The big picture: Oracle’s options market is locked in a tug-of-war between short-term bears and long-term bulls. With the stock testing its Bollinger Band support at $188 and a key $185 psychological level, traders need to decide whether this dip is a buying opportunity or a warning sign.The Options Imbalance: Who’s in Control?

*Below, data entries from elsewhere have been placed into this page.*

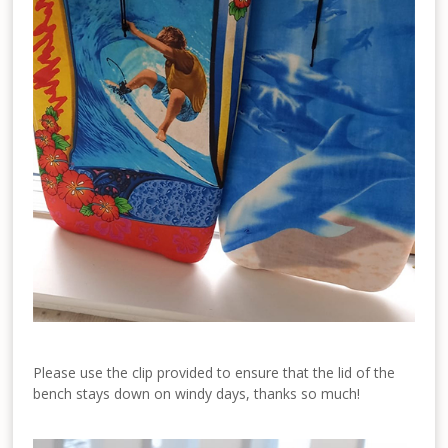
Please use the clip provided to ensure that the lid of the
bench stays down on windy days, thanks so much!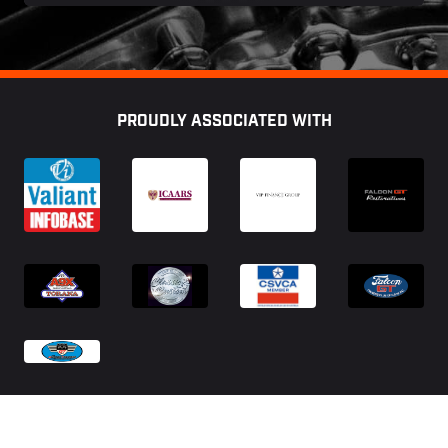
Footer
PROUDLY ASSOCIATED WITH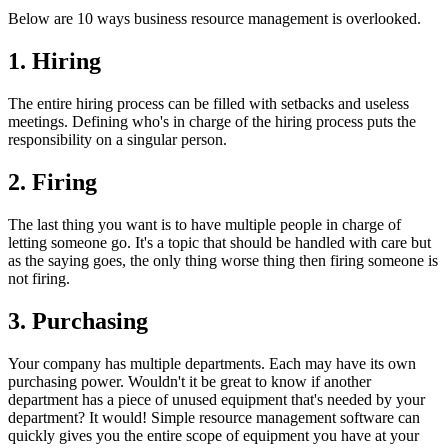
Below are 10 ways business resource management is overlooked.
1. Hiring
The entire hiring process can be filled with setbacks and useless
meetings. Defining who's in charge of the hiring process puts the
responsibility on a singular person.
2. Firing
The last thing you want is to have multiple people in charge of
letting someone go. It's a topic that should be handled with care but
as the saying goes, the only thing worse thing then firing someone is
not firing.
3. Purchasing
Your company has multiple departments. Each may have its own
purchasing power. Wouldn't it be great to know if another
department has a piece of unused equipment that's needed by your
department? It would! Simple resource management software can
quickly gives you the entire scope of equipment you have at your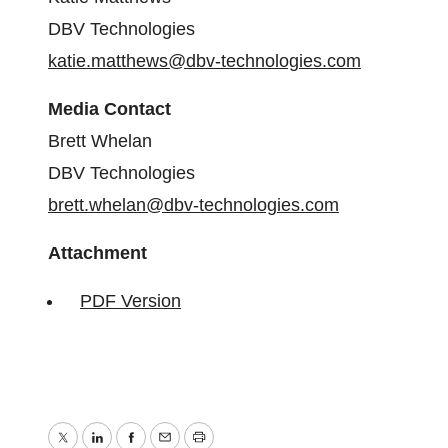
DBV Technologies
katie.matthews@dbv-technologies.com
Media Contact
Brett Whelan
DBV Technologies
brett.whelan@dbv-technologies.com
Attachment
PDF Version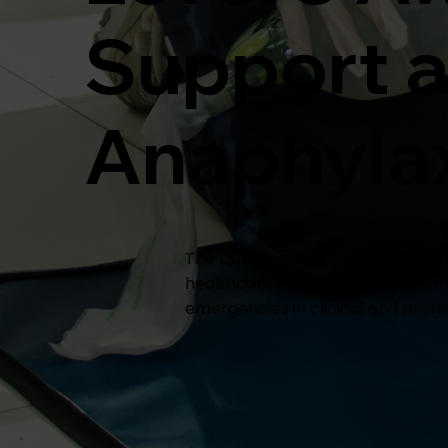
Support 
Anaphylaxi
The Qualifi Level 3 Award in Basi
healthcare and aesthetic practiti
emergencies in clinical and profes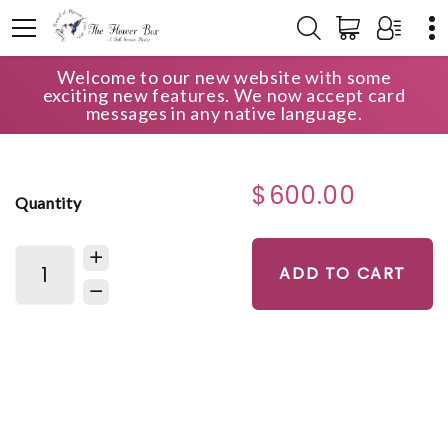
Welcome to our new website with some
HOME
SHOP
CASKET SPRAYS
exciting new features. We now accept card
BEAUTIFUL MEMORIES CASKET SPRAY
messages in any native language.
$600.00
Quantity
ADD TO CART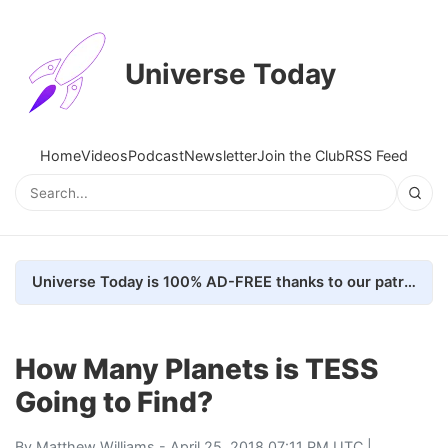
Universe Today
Home
Videos
Podcast
Newsletter
Join the Club
RSS Feed
Universe Today is 100% AD-FREE thanks to our patrons. Here's how we do it
How Many Planets is TESS
Going to Find?
By
Matthew Williams
- April 25, 2018 07:11 PM UTC |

Oracle’s options chain tells a story of divided sentiment. Call open interest dominates at strikes like $200 (OI: 13,772) and $220 (OI: 12,786), suggesting some bullish bets for a rebound. But the top puts—$177.5 (OI: 12,514) and $180 (OI: 10,601)—show bears are bracing for a breakdown below $185. The 0.86 put/call ratio (calls > puts) leans slightly bullish, but the heavy put activity at $177.5–$185 means a sharp drop could accelerate.

Here’s the catch: The $200 call wall could act as a magnet if the stock rallies, but the RSI at 43.88 isn’t screaming oversold. Meanwhile, the lack of block trades means no whale-sized bets to tip the scales. For now, the stock is stuck in a 181.41–188.97 range, and options traders are hedging both sides.

News vs. Options: Clouds of Optimism or Storm Clouds?

Oracle’s fiscal Q2 results are a mixed bag. A $523B RPO surge and 34% cloud revenue growth are tailwinds, but $50B in CAPEX and $108B in debt are headwinds. The options market mirrors this duality: bullish calls for the cloud story, bearish puts for the debt worries.

Investors are split. Some see the 42% drop from September as a chance to buy into Oracle’s AI infrastructure bets (like the $300B OpenAI contract). Others fear the free cash flow outflows will keep dragging the stock lower. The key question: Will the market value Oracle’s long-term cloud dominance over its short-term financial strain? Right now, options traders are hedging that bet.

Trade Ideas: Calls for Bulls, Puts for Cautious Bears

For bulls: Buy

(Dec 19 $200 call) if the stock breaks above $188. The $200 strike has 13,772 open contracts, acting like a gravity well. A rebound to $190–$200 could trigger a short-covering rally. Alternatively, a bullish call spread at $185–$200 could cap risk while riding the cloud hype.

For bears: Buy

(Dec 19 $177.5 put) if the stock closes below $185. The $177.5 strike has 12,514 open puts, and a breakdown could accelerate to $175–$170. A put spread at $177.5–$185 would limit downside risk while targeting the next support zone.

Stock traders: Consider entries near $181.41 (intraday low) with a tight stop below $180. If the stock holds, target $190 as a short-term rebound level. For a longer play, buy on a close above $200 with a target at $220, aligning with the call-heavy $220 strike wall.

Volatility on the Horizon: Clouds Gather, But So Do Opportunities

Oracle’s near-term future hinges on two things: its ability to manage debt while scaling cloud infrastructure and whether the market rewards its AI partnerships. The options data suggests a volatile December, with key inflection points at $185 (support), $190 (rebound), and $200 (bullish catalyst). Traders who watch these levels—and the options activity around them—could spot high-probability setups as the stock battles its way out of this trading range.